RECORD EXCERPTS:
* * *

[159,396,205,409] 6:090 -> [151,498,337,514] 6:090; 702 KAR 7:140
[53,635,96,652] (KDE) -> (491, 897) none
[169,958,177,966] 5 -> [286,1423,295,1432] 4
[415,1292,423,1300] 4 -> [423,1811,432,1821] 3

* * *

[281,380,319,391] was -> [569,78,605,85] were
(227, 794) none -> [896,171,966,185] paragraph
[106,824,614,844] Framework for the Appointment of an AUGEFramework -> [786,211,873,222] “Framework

* * *

ASSIGNED TASK:
Search the entries for the word "none", then copy every line in which it is found.

COMPLETED EXERCISE:
[53,635,96,652] (KDE) -> (491, 897) none
(227, 794) none -> [896,171,966,185] paragraph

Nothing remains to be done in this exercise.